Given data section start

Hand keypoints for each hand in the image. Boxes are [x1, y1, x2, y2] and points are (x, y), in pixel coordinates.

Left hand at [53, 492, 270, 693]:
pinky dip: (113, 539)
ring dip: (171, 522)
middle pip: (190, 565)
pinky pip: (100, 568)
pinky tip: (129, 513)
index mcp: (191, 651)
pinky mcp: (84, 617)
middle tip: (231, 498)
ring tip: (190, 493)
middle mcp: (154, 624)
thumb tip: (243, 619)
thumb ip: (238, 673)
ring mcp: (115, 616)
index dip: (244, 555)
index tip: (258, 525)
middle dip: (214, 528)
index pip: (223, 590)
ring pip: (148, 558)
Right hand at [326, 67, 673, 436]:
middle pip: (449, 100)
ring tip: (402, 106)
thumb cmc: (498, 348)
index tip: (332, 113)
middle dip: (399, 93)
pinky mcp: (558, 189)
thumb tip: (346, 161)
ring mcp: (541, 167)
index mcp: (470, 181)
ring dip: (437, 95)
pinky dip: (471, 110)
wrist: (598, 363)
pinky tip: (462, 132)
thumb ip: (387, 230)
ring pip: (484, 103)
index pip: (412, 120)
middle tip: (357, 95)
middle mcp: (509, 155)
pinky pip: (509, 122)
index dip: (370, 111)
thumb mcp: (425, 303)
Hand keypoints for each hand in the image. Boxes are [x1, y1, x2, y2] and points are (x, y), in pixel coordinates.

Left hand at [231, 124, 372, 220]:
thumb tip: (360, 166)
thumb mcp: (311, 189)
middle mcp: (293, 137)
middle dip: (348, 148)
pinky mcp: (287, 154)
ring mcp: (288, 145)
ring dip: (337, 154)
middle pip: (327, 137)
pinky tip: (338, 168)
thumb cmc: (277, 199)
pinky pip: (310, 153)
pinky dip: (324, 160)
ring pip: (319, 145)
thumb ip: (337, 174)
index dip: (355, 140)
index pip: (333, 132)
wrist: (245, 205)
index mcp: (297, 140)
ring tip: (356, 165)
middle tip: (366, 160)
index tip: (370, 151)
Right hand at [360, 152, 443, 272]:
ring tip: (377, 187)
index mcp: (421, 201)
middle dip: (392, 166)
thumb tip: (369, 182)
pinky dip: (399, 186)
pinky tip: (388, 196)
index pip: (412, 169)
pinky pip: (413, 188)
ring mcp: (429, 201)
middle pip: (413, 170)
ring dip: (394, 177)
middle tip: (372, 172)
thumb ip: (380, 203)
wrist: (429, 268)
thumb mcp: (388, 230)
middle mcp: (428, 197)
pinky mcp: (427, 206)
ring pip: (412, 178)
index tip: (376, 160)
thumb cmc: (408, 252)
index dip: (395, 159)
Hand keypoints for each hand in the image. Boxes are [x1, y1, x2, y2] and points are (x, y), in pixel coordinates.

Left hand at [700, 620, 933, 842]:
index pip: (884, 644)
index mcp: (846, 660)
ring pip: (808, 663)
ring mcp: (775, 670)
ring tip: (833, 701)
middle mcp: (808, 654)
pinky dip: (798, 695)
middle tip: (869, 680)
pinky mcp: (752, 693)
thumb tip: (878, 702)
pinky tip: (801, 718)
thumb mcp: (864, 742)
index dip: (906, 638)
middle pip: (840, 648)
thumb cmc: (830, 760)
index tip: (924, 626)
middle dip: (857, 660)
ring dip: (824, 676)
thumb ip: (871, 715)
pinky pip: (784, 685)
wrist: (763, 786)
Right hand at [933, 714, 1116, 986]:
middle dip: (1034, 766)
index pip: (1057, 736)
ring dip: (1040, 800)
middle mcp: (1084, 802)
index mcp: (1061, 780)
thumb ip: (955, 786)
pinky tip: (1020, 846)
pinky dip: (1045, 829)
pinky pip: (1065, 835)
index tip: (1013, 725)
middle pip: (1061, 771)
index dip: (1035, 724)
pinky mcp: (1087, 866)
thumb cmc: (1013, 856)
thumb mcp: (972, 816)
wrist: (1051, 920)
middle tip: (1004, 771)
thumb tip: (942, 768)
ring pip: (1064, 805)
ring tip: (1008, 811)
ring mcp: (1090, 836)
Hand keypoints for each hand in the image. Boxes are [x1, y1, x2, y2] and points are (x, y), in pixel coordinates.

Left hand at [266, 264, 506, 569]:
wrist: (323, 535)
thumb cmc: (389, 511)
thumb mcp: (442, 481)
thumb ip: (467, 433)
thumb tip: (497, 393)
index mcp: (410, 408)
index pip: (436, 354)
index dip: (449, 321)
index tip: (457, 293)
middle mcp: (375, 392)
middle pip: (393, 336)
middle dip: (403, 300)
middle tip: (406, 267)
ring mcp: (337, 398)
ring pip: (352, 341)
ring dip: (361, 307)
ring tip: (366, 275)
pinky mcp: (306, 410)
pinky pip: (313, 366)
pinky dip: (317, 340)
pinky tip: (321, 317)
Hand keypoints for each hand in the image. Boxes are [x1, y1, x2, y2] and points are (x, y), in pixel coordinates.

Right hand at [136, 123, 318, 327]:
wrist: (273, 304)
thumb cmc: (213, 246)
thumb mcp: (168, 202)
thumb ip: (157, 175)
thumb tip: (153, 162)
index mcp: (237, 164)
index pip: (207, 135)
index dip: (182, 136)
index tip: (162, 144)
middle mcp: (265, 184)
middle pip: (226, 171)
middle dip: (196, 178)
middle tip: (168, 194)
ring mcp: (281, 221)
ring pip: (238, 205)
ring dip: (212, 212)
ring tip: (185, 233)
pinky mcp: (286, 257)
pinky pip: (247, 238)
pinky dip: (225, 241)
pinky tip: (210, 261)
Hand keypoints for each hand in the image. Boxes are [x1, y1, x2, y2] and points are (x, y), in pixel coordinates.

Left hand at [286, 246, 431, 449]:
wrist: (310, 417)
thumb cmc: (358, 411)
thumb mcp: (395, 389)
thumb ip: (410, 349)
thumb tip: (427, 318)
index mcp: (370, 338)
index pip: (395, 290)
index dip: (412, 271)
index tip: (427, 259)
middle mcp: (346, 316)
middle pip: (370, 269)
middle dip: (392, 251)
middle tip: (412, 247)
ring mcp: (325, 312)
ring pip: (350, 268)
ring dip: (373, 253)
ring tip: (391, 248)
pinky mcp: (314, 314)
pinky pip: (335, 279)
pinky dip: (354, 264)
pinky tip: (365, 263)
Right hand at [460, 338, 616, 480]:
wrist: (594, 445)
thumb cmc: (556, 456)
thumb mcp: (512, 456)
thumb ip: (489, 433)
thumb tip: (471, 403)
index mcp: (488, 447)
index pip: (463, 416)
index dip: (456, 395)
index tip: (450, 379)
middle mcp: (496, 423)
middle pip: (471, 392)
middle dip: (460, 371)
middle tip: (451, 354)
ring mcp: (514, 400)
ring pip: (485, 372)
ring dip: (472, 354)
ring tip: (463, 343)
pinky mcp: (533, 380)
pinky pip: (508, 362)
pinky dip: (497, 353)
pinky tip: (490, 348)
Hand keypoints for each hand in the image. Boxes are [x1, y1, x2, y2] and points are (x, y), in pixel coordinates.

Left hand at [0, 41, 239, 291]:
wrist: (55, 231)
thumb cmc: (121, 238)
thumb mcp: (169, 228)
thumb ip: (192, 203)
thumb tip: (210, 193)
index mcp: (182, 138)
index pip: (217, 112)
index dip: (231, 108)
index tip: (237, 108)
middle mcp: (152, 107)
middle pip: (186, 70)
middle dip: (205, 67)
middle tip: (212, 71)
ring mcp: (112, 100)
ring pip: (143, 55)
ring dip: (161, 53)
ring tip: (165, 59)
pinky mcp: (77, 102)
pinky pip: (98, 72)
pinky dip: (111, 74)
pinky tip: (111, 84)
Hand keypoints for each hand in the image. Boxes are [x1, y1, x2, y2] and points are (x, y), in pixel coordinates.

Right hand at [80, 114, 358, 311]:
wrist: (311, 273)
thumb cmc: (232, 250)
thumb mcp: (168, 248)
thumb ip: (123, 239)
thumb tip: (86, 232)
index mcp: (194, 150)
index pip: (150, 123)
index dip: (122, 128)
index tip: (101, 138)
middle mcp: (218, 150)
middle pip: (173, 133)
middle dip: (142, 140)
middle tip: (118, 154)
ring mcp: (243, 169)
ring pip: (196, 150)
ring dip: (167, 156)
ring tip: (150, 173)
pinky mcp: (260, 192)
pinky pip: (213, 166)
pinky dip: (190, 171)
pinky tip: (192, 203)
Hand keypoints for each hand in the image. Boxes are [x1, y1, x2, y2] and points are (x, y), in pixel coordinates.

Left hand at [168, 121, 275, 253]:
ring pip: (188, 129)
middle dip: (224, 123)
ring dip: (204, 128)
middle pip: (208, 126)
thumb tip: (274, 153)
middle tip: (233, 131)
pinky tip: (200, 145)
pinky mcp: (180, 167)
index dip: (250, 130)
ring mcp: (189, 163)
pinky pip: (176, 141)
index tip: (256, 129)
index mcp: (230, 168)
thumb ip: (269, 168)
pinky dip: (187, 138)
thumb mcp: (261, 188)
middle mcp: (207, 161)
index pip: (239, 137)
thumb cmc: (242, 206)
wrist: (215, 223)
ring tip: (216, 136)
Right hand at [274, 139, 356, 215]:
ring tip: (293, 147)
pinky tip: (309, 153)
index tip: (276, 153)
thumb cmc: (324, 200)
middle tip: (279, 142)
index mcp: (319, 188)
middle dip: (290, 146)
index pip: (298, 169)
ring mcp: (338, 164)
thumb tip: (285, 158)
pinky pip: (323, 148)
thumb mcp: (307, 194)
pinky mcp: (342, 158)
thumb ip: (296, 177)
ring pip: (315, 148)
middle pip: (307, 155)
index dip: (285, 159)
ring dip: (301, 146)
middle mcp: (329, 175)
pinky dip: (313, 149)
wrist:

Given data section end

_Your assignment_: Restate word for word the entries above from the line with "index dip: (370, 111)" through the line with "index mcp: (297, 140)", inclusive, leaving out everything else.

_Task result_:
index dip: (370, 111)
thumb mcp: (425, 303)
Hand keypoints for each hand in the image. Boxes are [x1, y1, x2, y2] and points are (x, y), in pixel coordinates.

Left hand at [231, 124, 372, 220]:
thumb tip: (360, 166)
thumb mcp: (311, 189)
middle mcp: (293, 137)
middle dip: (348, 148)
pinky mcp: (287, 154)
ring mcp: (288, 145)
ring dip: (337, 154)
middle pip: (327, 137)
pinky tip: (338, 168)
thumb cmc: (277, 199)
pinky pip: (310, 153)
pinky dip: (324, 160)
ring pip: (319, 145)
thumb ip: (337, 174)
index dip: (355, 140)
index pip: (333, 132)
wrist: (245, 205)
index mcp: (297, 140)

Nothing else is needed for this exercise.